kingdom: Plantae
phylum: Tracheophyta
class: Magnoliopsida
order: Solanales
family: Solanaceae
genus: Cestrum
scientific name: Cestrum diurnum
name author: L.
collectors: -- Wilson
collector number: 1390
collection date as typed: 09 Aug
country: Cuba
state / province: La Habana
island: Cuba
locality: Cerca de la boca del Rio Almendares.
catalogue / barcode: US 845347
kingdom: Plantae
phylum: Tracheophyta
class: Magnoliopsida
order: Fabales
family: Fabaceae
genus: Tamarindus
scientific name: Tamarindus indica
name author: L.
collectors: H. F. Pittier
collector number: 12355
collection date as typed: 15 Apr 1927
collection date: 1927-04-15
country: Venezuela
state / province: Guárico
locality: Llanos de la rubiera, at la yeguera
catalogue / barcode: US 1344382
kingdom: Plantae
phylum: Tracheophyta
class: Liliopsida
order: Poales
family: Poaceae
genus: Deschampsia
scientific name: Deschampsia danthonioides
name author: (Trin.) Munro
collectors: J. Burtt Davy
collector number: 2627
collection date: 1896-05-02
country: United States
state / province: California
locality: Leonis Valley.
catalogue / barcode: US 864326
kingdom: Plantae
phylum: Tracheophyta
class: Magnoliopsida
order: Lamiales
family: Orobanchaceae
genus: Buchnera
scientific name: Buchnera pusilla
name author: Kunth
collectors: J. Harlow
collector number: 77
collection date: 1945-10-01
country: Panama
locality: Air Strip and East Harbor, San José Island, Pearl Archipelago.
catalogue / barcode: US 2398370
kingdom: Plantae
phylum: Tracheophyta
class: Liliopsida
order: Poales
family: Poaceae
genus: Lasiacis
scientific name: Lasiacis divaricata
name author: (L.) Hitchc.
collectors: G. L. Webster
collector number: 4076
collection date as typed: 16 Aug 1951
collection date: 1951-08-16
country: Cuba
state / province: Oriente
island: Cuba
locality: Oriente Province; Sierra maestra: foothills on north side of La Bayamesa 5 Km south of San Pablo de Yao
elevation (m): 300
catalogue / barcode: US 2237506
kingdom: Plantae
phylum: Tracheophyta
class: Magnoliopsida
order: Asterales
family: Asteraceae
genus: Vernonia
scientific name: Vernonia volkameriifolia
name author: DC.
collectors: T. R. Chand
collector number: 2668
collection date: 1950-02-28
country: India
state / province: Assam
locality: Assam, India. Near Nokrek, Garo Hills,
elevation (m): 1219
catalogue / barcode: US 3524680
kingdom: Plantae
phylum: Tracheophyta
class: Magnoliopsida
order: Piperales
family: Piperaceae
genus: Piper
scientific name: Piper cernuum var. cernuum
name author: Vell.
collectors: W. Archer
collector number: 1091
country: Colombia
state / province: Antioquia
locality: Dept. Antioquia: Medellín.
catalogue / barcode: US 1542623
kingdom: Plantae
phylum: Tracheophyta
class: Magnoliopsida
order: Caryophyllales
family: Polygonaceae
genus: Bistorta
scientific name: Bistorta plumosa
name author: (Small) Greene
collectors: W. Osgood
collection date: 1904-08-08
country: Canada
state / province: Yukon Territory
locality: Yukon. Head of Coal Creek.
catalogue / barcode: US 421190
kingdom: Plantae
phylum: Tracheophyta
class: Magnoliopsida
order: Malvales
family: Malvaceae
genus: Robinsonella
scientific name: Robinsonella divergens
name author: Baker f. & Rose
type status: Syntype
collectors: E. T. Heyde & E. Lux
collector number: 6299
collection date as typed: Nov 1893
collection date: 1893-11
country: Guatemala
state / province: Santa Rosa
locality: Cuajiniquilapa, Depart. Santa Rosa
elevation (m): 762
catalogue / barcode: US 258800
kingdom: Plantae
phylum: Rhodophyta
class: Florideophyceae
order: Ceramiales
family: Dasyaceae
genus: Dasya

____

Stated task —
Transcribe the lines above verbatim, starting with the line that contains "locality: Dept. Antioquia: Medellín." and continuing through the last line.

Output of the exercise —
locality: Dept. Antioquia: Medellín.
catalogue / barcode: US 1542623
kingdom: Plantae
phylum: Tracheophyta
class: Magnoliopsida
order: Caryophyllales
family: Polygonaceae
genus: Bistorta
scientific name: Bistorta plumosa
name author: (Small) Greene
collectors: W. Osgood
collection date: 1904-08-08
country: Canada
state / province: Yukon Territory
locality: Yukon. Head of Coal Creek.
catalogue / barcode: US 421190
kingdom: Plantae
phylum: Tracheophyta
class: Magnoliopsida
order: Malvales
family: Malvaceae
genus: Robinsonella
scientific name: Robinsonella divergens
name author: Baker f. & Rose
type status: Syntype
collectors: E. T. Heyde & E. Lux
collector number: 6299
collection date as typed: Nov 1893
collection date: 1893-11
country: Guatemala
state / province: Santa Rosa
locality: Cuajiniquilapa, Depart. Santa Rosa
elevation (m): 762
catalogue / barcode: US 258800
kingdom: Plantae
phylum: Rhodophyta
class: Florideophyceae
order: Ceramiales
family: Dasyaceae
genus: Dasya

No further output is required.